Your proposition n#2 is what I call a "Chronology table". It's very efficient, and you can use it for all kinds of "chronological" events, such as:
In all these cases (and others) , you can use the "chronology" strategy. It means also that, on the development side, you can easily define some "chronology" object, methods and properties to manipulate this kind of data.
Your edit is a proposal to do what we could call a generalization, when deciding to put similar entities in the same table. Why not? Just be careful not to generalize 'that much'. You could stick to, for example, a 'personActivity' chronological table, where you would records all professional activities linked to a person, from job position to trainings. I would then favor an additional Tbl_Activity table, listing all activities that can be linked to a person.
When it comes to performance, you can do a lot by correctly indexing your table columns. Indexes on your foreign keys (person, activity) will make things very fast when requesting on these fields. Your problem could potentially be linked to dates querying. You could think of adding some 'denormalized' boolean fields like 'activityIsCurrent': the 'current' notion is de facto linked to the inexistence of a value for the date_to field, so we have de facto some redundancy in the data. But having a boolean holding this info makes writing and executing queries a lot lot simpler...
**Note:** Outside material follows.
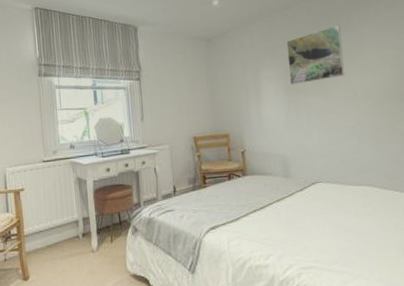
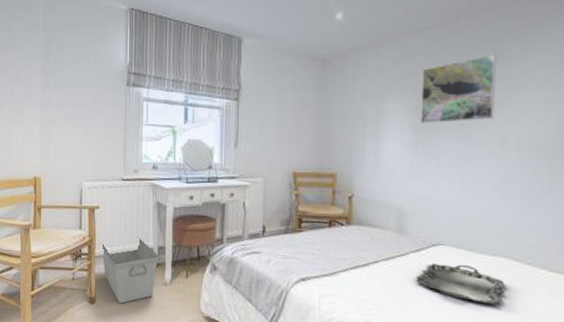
storage bin: none [28,211,85,276] -> present [100,236,159,304]
serving tray: none [303,196,372,226] -> present [416,264,506,305]

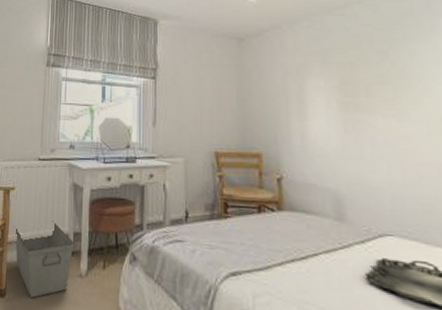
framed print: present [420,54,497,124] -> none [342,29,428,101]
We have here more than 100 000 chronological records on our staff data, and it works really ok following these advices.
Upvotes: 0
Reputation: 7284
Following the Normal Forms will be the answer:
what would be most appropriate - to have one field that holds all this data, or to have many fields that hold little data each?
A relation is in first normal form if the domain of each attribute contains only atomic values.
One of the sub rules of 1NF is ensuring that there are no repeating groups of data.
Current position of the people will be stored in People
table.
When the current position is changing, first get the old position (if there is any) form PositionHistory
and update the end-date to sysDate, then insert a new record to PositionHistory
with new position and start-date of sysDate and end date with value of null.
Upvotes: 1